» Exercise directions: Please state in a single number how many lines of the entries below include the word "Park".

» Supplied material:
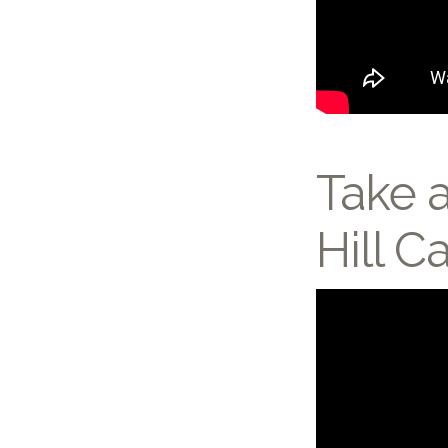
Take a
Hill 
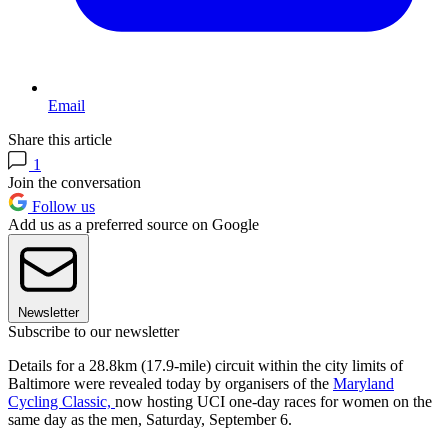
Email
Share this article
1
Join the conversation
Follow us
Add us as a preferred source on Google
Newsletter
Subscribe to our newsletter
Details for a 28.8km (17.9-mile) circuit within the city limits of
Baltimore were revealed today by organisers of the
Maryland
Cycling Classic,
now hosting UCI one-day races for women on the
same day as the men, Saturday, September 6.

==

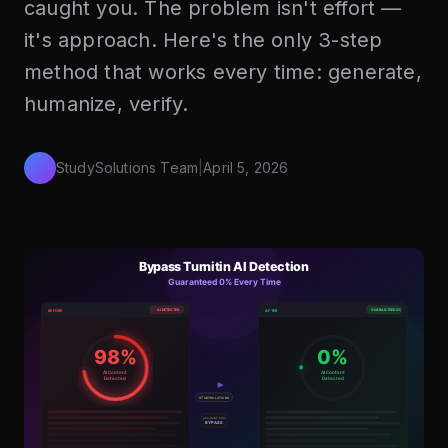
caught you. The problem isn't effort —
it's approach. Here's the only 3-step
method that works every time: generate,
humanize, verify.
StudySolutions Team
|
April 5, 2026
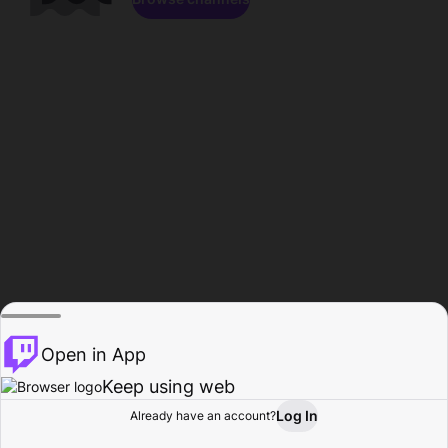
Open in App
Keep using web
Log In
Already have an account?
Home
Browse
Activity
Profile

...

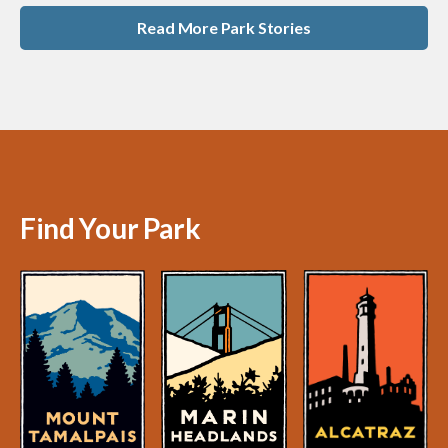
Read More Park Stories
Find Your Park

» Exercise response: 2